Task description -
Restate the data that follows exactly as it stands, beginning with the first line and ending with the line that contains "Rendered at 1241 by 1754 pixels.".

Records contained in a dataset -
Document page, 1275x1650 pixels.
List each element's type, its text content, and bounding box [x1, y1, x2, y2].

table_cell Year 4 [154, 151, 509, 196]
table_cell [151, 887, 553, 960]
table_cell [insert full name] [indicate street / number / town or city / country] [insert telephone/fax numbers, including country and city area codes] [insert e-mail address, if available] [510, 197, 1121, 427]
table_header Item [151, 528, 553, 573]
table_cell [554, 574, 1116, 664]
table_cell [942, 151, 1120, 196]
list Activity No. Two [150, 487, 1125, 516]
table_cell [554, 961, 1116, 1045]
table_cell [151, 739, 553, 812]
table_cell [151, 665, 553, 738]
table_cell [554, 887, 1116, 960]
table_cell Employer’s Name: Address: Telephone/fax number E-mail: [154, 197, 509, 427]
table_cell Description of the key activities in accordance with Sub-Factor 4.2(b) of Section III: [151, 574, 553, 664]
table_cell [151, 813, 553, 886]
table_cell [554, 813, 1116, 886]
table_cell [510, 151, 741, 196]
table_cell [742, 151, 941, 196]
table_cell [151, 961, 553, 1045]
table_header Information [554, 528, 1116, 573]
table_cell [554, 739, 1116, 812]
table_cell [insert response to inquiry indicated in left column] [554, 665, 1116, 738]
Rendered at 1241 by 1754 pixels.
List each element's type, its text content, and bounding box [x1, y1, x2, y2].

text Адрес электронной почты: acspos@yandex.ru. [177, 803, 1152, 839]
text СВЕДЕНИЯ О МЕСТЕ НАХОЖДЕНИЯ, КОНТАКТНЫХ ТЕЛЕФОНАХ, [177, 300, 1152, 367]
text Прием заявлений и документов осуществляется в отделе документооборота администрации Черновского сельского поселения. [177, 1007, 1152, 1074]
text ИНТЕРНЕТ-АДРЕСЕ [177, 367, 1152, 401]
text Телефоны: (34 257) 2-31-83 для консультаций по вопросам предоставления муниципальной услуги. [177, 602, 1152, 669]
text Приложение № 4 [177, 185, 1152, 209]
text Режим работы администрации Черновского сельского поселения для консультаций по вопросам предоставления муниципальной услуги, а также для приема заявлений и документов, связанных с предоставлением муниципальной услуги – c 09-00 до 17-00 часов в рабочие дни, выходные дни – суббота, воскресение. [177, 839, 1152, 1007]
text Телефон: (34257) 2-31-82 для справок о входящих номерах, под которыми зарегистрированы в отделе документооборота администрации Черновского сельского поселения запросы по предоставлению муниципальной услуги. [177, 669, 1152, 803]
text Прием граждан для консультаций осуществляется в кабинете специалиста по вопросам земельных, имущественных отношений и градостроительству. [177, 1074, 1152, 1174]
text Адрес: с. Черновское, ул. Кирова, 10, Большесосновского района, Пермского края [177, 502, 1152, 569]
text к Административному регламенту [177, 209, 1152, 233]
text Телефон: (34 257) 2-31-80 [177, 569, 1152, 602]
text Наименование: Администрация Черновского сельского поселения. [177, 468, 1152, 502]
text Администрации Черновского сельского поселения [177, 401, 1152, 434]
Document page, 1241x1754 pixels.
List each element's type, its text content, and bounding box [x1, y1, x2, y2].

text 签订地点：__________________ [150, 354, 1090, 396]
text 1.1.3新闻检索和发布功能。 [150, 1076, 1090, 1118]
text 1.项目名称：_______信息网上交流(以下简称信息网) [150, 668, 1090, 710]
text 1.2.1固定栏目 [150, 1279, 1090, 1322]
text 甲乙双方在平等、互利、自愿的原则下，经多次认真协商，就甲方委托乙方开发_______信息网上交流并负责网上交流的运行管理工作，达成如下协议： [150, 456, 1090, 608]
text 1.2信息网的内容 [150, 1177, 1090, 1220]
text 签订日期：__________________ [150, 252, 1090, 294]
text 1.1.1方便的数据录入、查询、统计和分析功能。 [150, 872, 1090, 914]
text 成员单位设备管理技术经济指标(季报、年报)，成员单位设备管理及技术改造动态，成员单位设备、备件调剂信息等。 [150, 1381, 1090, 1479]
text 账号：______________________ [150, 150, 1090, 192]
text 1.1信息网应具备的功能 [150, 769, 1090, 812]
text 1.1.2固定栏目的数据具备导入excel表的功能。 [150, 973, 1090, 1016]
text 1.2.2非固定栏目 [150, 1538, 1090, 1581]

Solution -
Document page, 1275x1650 pixels.
List each element's type, its text content, and bounding box [x1, y1, x2, y2].

table_cell Year 4 [154, 151, 509, 196]
table_cell [151, 887, 553, 960]
table_cell [insert full name] [indicate street / number / town or city / country] [insert telephone/fax numbers, including country and city area codes] [insert e-mail address, if available] [510, 197, 1121, 427]
table_header Item [151, 528, 553, 573]
table_cell [554, 574, 1116, 664]
table_cell [942, 151, 1120, 196]
list Activity No. Two [150, 487, 1125, 516]
table_cell [554, 961, 1116, 1045]
table_cell [151, 739, 553, 812]
table_cell [151, 665, 553, 738]
table_cell [554, 887, 1116, 960]
table_cell Employer’s Name: Address: Telephone/fax number E-mail: [154, 197, 509, 427]
table_cell Description of the key activities in accordance with Sub-Factor 4.2(b) of Section III: [151, 574, 553, 664]
table_cell [151, 813, 553, 886]
table_cell [554, 813, 1116, 886]
table_cell [510, 151, 741, 196]
table_cell [742, 151, 941, 196]
table_cell [151, 961, 553, 1045]
table_header Information [554, 528, 1116, 573]
table_cell [554, 739, 1116, 812]
table_cell [insert response to inquiry indicated in left column] [554, 665, 1116, 738]
Rendered at 1241 by 1754 pixels.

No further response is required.